An Introduction to Determinant Quantum Monte Carlo for Interacting Fermion Systems
Scope
Determinant quantum Monte Carlo (DQMC), often called auxiliary-field quantum Monte Carlo in the lattice-fermion context, is a numerically exact method for computing thermal ($T > 0$) or ground state ($T = 0$) properties of interacting fermion systems. The central idea is to avoid explicit diagonlization over the exponentially large many-body Hilbert space, by rewriting the interacting quantum problem as a stochastic summation over auxiliary-field configurations.
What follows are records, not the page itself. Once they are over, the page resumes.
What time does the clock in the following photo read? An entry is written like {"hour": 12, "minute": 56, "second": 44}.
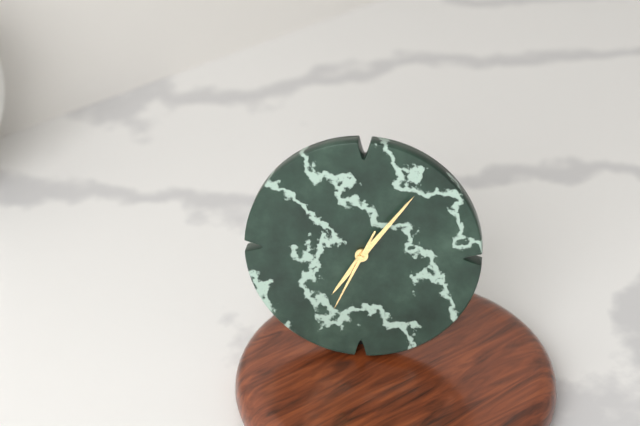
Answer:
{"hour": 7, "minute": 6, "second": 34}
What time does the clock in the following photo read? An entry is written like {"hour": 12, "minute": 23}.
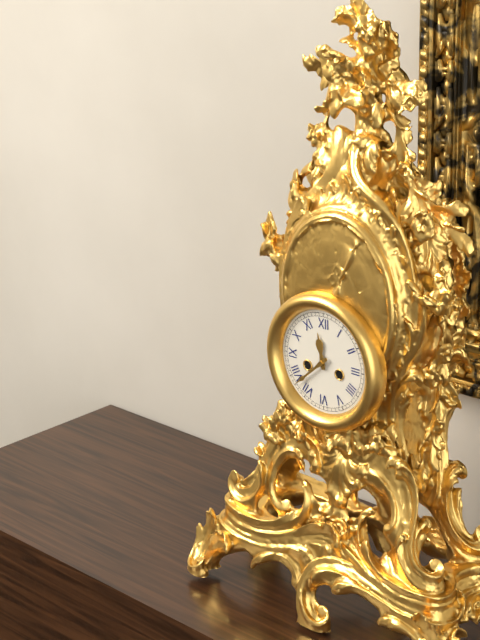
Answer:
{"hour": 11, "minute": 38}
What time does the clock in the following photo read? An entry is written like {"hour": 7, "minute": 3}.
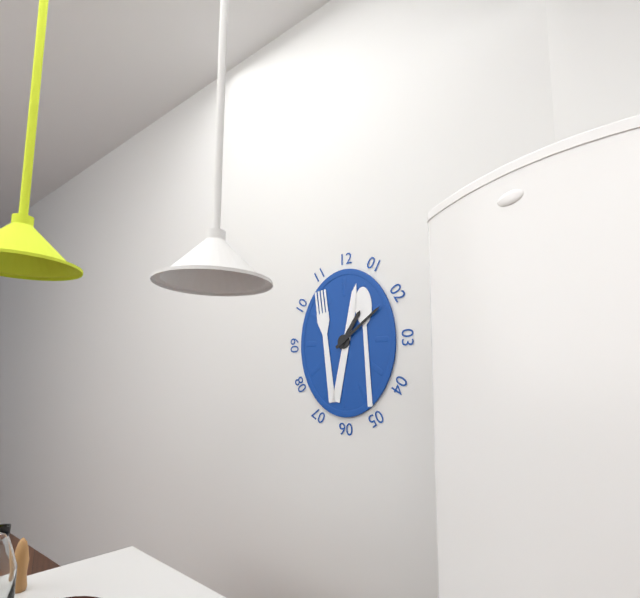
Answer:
{"hour": 1, "minute": 9}
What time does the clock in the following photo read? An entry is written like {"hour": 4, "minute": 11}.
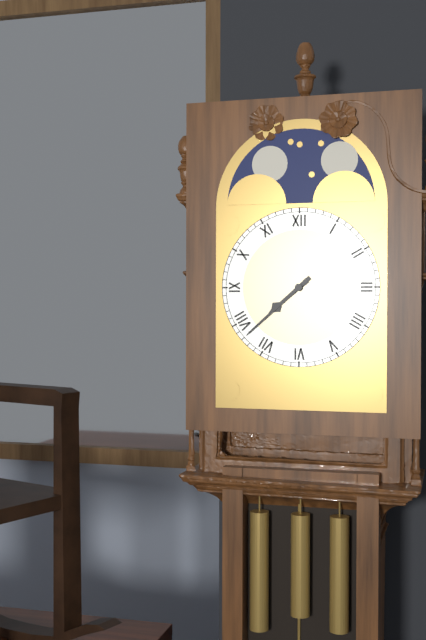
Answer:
{"hour": 7, "minute": 38}
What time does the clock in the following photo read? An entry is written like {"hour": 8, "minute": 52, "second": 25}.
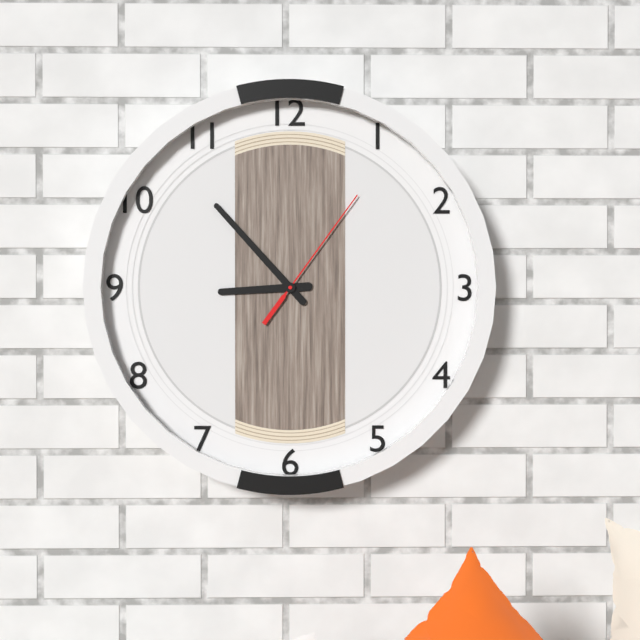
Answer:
{"hour": 8, "minute": 53, "second": 6}
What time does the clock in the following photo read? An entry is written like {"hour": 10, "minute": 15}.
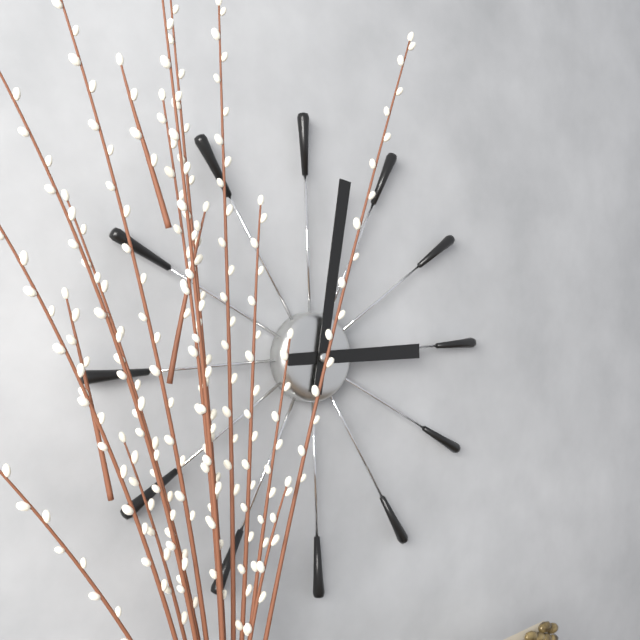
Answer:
{"hour": 3, "minute": 2}
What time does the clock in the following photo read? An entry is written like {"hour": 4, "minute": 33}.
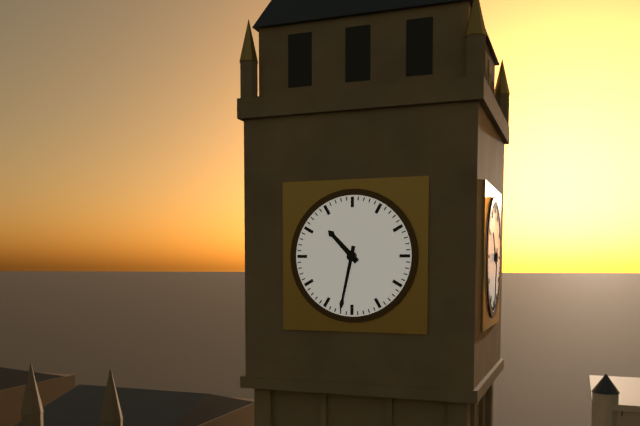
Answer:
{"hour": 10, "minute": 32}
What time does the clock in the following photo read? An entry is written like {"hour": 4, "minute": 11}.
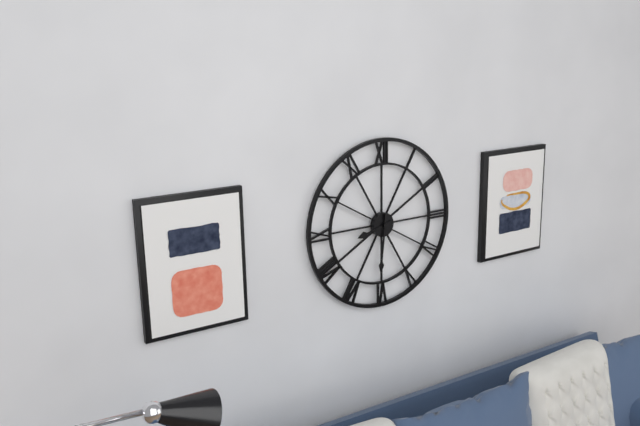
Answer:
{"hour": 8, "minute": 31}
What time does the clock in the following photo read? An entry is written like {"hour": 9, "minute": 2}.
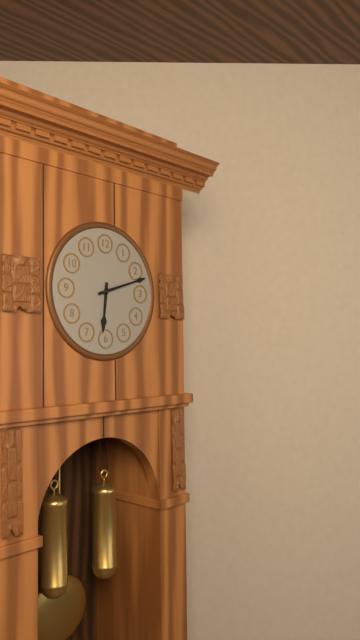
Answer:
{"hour": 6, "minute": 12}
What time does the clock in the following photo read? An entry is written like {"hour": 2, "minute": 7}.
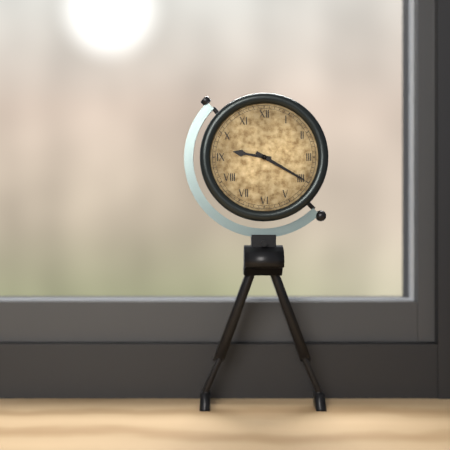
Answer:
{"hour": 9, "minute": 20}
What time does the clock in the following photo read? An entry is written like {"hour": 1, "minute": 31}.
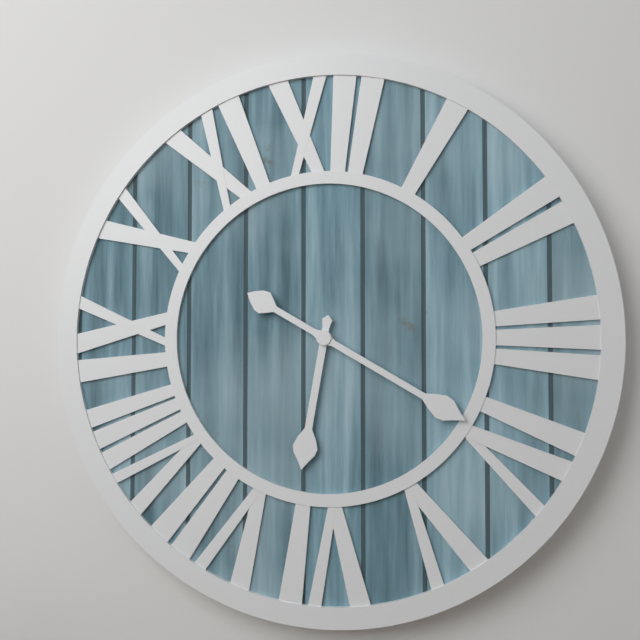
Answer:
{"hour": 6, "minute": 20}
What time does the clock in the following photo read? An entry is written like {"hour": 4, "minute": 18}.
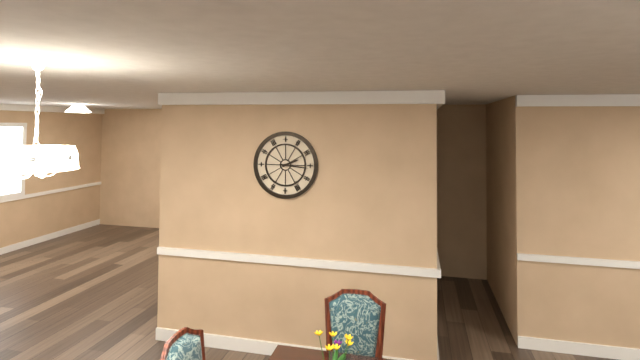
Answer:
{"hour": 2, "minute": 16}
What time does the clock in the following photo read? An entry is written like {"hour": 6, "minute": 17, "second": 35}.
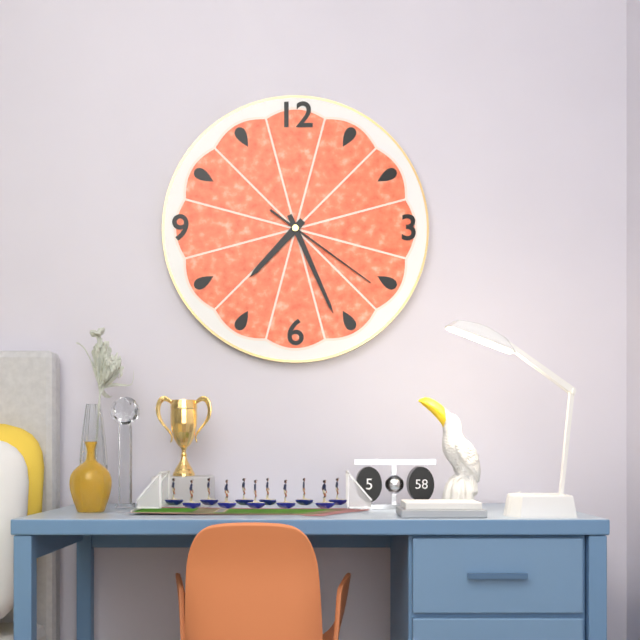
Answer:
{"hour": 7, "minute": 26, "second": 21}
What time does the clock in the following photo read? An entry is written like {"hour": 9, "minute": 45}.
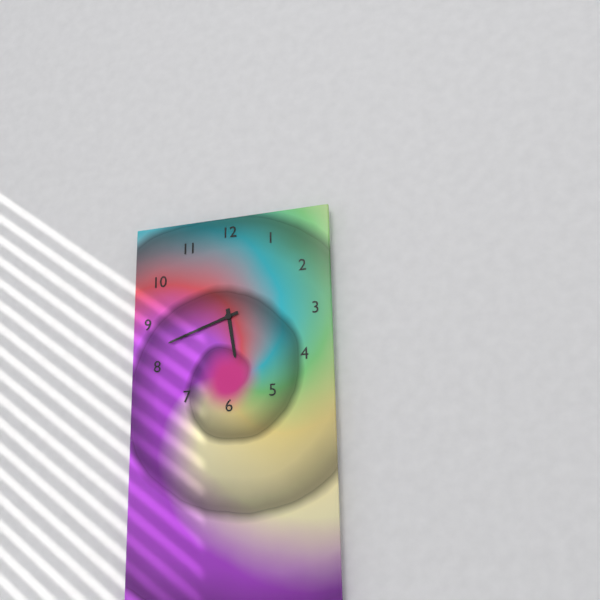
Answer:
{"hour": 5, "minute": 42}
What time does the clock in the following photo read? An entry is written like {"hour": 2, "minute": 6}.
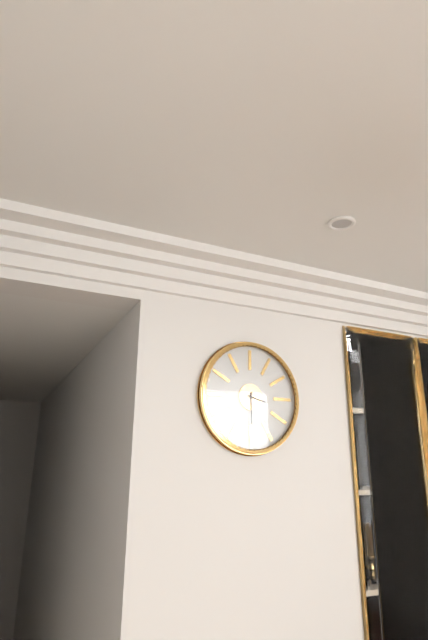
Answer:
{"hour": 3, "minute": 30}
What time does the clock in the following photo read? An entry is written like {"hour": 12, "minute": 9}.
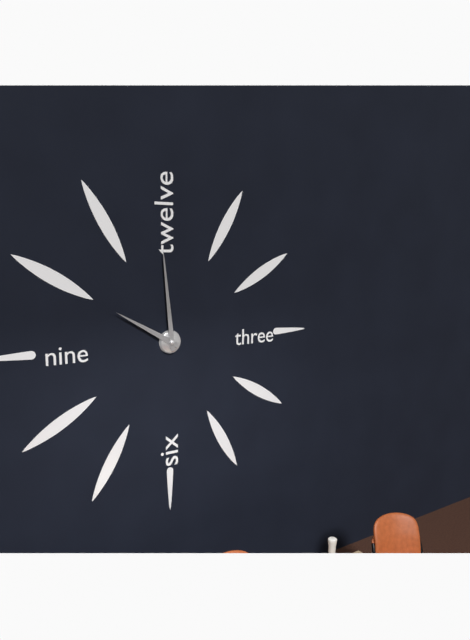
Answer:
{"hour": 9, "minute": 59}
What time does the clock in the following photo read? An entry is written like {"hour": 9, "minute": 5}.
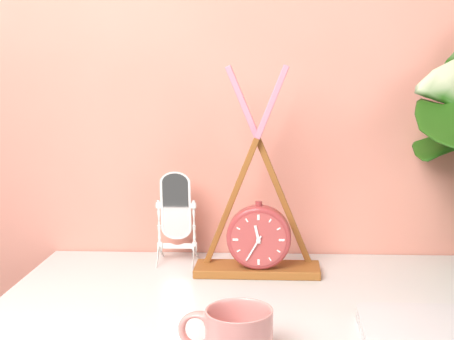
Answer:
{"hour": 11, "minute": 35}
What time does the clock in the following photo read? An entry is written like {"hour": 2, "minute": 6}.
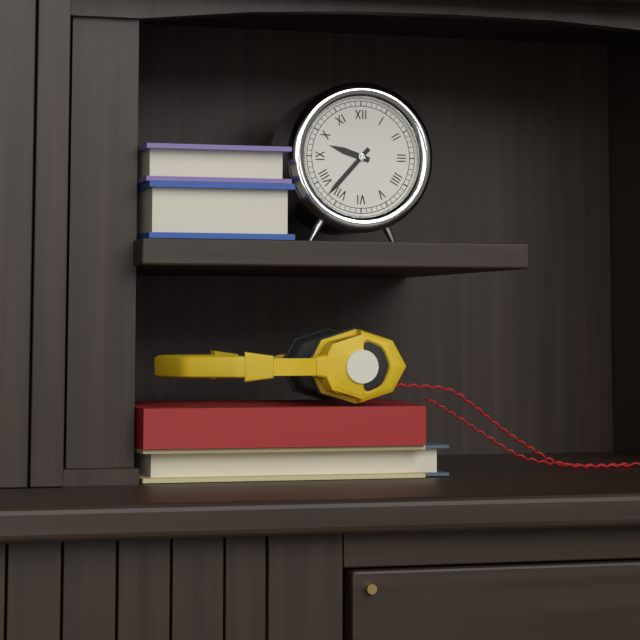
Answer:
{"hour": 9, "minute": 37}
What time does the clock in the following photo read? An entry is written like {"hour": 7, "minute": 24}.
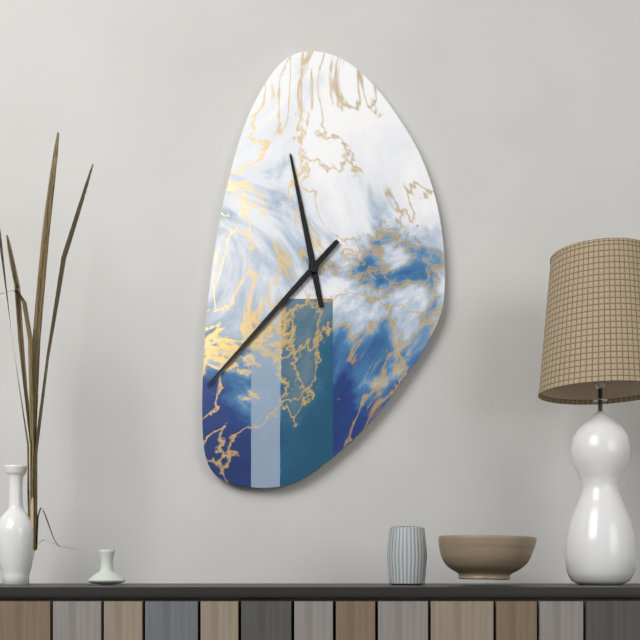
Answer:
{"hour": 11, "minute": 37}
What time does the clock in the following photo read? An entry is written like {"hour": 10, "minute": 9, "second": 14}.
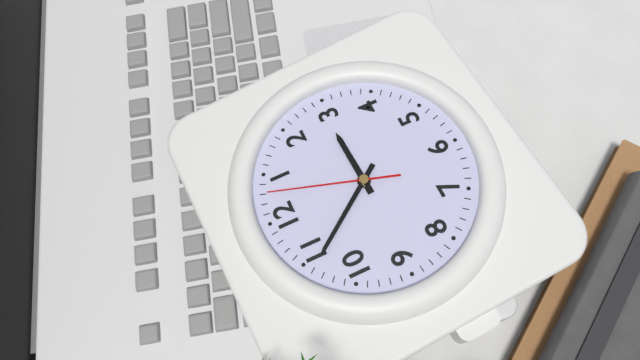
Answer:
{"hour": 2, "minute": 54, "second": 3}
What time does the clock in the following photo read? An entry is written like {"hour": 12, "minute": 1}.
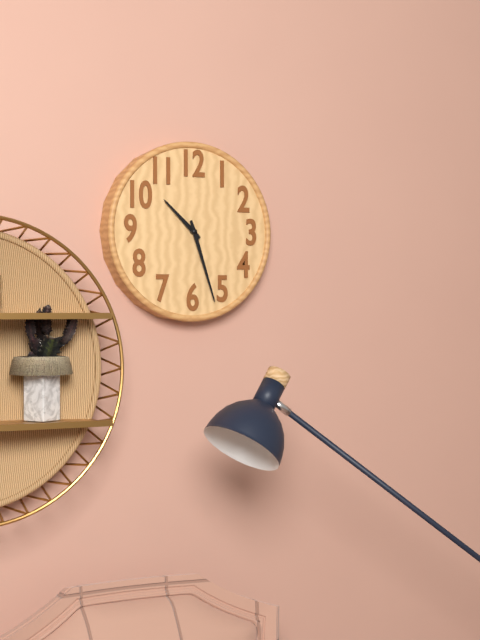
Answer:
{"hour": 10, "minute": 27}
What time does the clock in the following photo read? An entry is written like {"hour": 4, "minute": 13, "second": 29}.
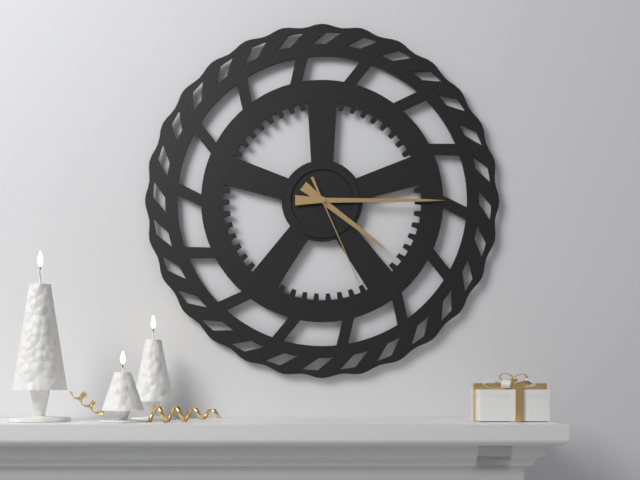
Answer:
{"hour": 4, "minute": 15, "second": 26}
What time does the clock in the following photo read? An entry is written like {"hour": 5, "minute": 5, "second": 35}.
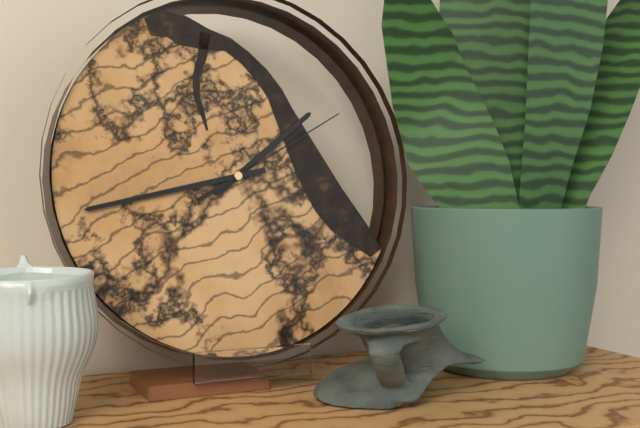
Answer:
{"hour": 1, "minute": 43, "second": 10}
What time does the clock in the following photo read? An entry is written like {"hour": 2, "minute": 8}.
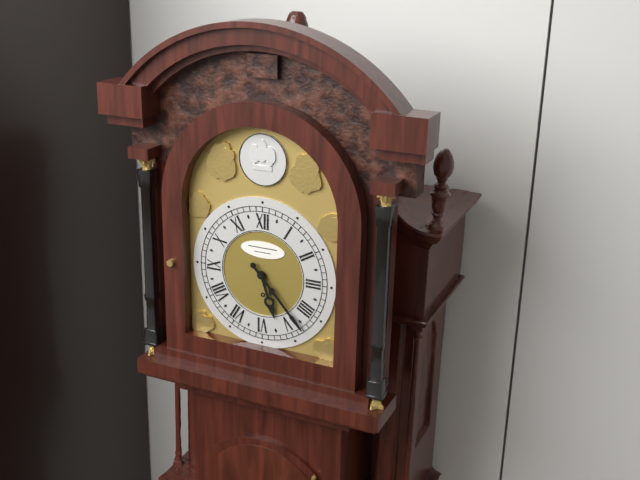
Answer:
{"hour": 5, "minute": 23}
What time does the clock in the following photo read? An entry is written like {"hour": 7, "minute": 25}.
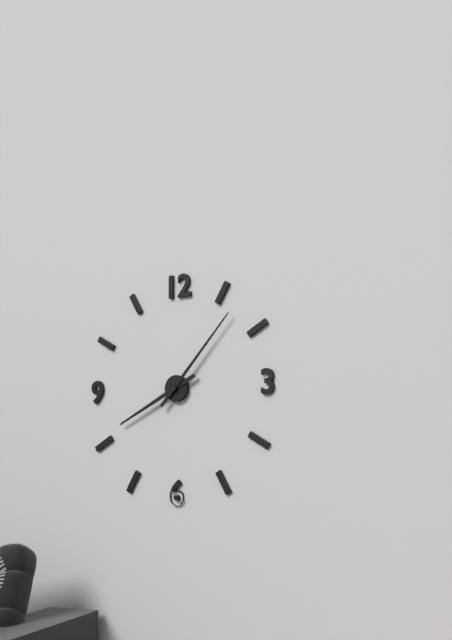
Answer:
{"hour": 8, "minute": 7}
Two senarios are discussed here
- Finite-temperature DQMC, where one want to compute finte-temperature properties \(\braket{\hat O} = \frac{\text{Tr}\, \hat O e^{-\beta \hat H}} {\text{Tr}\, e^{-\beta \hat H}}\)
- Projector DQMC, where one starts from a trial Slater determinant $\ket{\Psi_T}$ with $N_\text{part}$ number of particles and computes \(\braket{\hat {O}} = \lim_{\Theta\to\infty} \frac{\braket{\Psi_T|e^{-\Theta \hat H}\hat O e^{-\Theta \hat H}|\Psi_T}} {\braket{\Psi_T|e^{-2\Theta \hat H}|\Psi_T}}\)
Many-body numerics
Before introducing determinant quantum Monte Carlo, it is useful to clarify why generic interacting fermion problems are difficult, and to introduce the notation used in these notes.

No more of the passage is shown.